Operatori sanitari non sempre preparati ad interagire con persone transgender

Altre problematiche riguardano invece l’interazione con gli operatori sanitari, non sempre preparati in modo adeguato ad accogliere persone e pazienti transgender per quel che concerne i loro bisogni sanitari, e sull’uso di un linguaggio con terminologie e pronomi appropriati. “Il primo accesso allo screening è quello in cui ci si gioca tutta la fiducia della persona e tutto il percorso che verrà dopo – spiega ancora Iemmi – Se già in questo primo step ci si sente a disagio e si percepisce un atteggiamento giudicante, difficilmente ci si ripresenterà al prossimo appuntamento”. Un percorso in ospedale più accogliente e meno discriminatorio può dunque fare la differenza. E può farla ancora di più per coloro a cui viene diagnosticato il tumore e che per questo, talvolta, si trovano a dover sospendere la terapia ormonale e a vivere una situazione di estrema fragilità: alla preoccupazione per la malattia e le cure si aggiunge infatti quella di interrompere il percorso che fino a quel momento aveva permesso di vivere appieno l’identità di genere a cui si sente di appartenere. “È dunque quanto mai necessario tenere conto di come spesso le persone transgender non si avvicinino, o si avvicinino poco, agli ambienti sanitari per il forte timore di ricevere un trattamento iniquo – conclude l’esperto – e come, per questo, sia importante che medici e operatori aumentino le competenze in questo ambito, per sentirsi più a proprio agio nell’interazione con loro e creare un ambiente inclusivo”.

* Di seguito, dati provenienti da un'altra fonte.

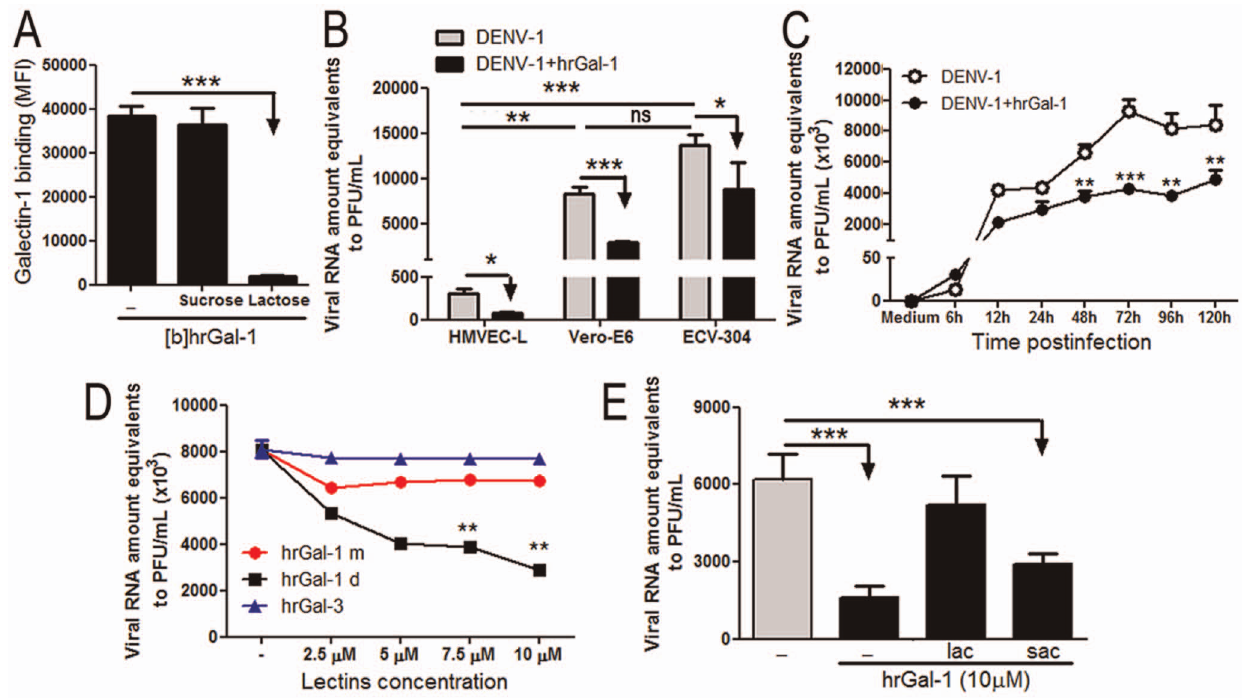
Figure 2. Treatment with human recombinant Gal-1 inhibits DENV-1 in vitro infection. (A) Biotinylated-hrGal-1 (20 m g/mL) was incubated with ECV-304 cells in presence or absence of 40 mM lactose or sucrose for 1 hour at 4 u C. The binding of biotinylated-hrGal-1 to ECV-304 cells surfaces was detected by staining with streptavidin-FITC and measured by flow cytometry. The analysis was performed using a Diva software (Becton Dickson) and results are expressed as mean mean fluorescence intensity (MFI) 6 SD. Tests were performed in triplicates. (B) HMVEC-L, Vero-E6 and ECV-304 cells were incubated with 10 m M hrGal-1 or only medium for 1 hour at 37 u C. Following, cells were inoculated with DENV-1 at a MOI of 0.5 and cultivated for 72 hours. At 72 hours postinfection the supernatants were collected and the viral RNA amounts were quantified by Real-Time PCR. Results are shown as Viral RNA amounts equivalent to PFU/ml 6 SD from 3 assays performed in triplicates. (C) ECV-304 cells were treated with hrGal-1 and infected with DENV-1 as described in (B) for 120 hours. The supernatants were collected at the indicated times postinfection and the viral loads were quantified by Real-Time PCR as described in (B). (N=3) (D) ECV-304 cells were incubated with increased concentrations of monomeric-Gal-1 (hrGal-1 m), dimeric-Gal-1 (hrGal-1 d) or galectin-3 (hrGal-3) for 1 hour at 37 u C before inoculation with DENV-1 (MOI 0.5). Cells were cultivated for 72 hours at 37 u C and viral load was quantified as described in (A) (N=3). (E) ECV-304 cells were treated with hrGal-1 (10 m M) in the presence of 40 mM lactose (LAC) or 40 mM sucrose (SUC) and then infected with DENV-1 as described in (B), for 72 hours. The viral load was quantified as described in (B). Data are representative from three independent experiments. *p , 0.01; **p , 0.001; ***p , 0.0001.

Per migliorare l’assistenza di questa fascia di popolazione, l’Istituto Superiore di Sanità negli ultimi anni sta portando avanti progetti di formazione specifica per gli operatori sanitari e iniziative di informazione al cittadino. Tra queste ultime, c’è infotrans.it, un portale istituzionale dedicato al benessere e alla salute delle persone transgender, in cui si affronta anche il tema della prevenzione e dello screening del tumore al seno.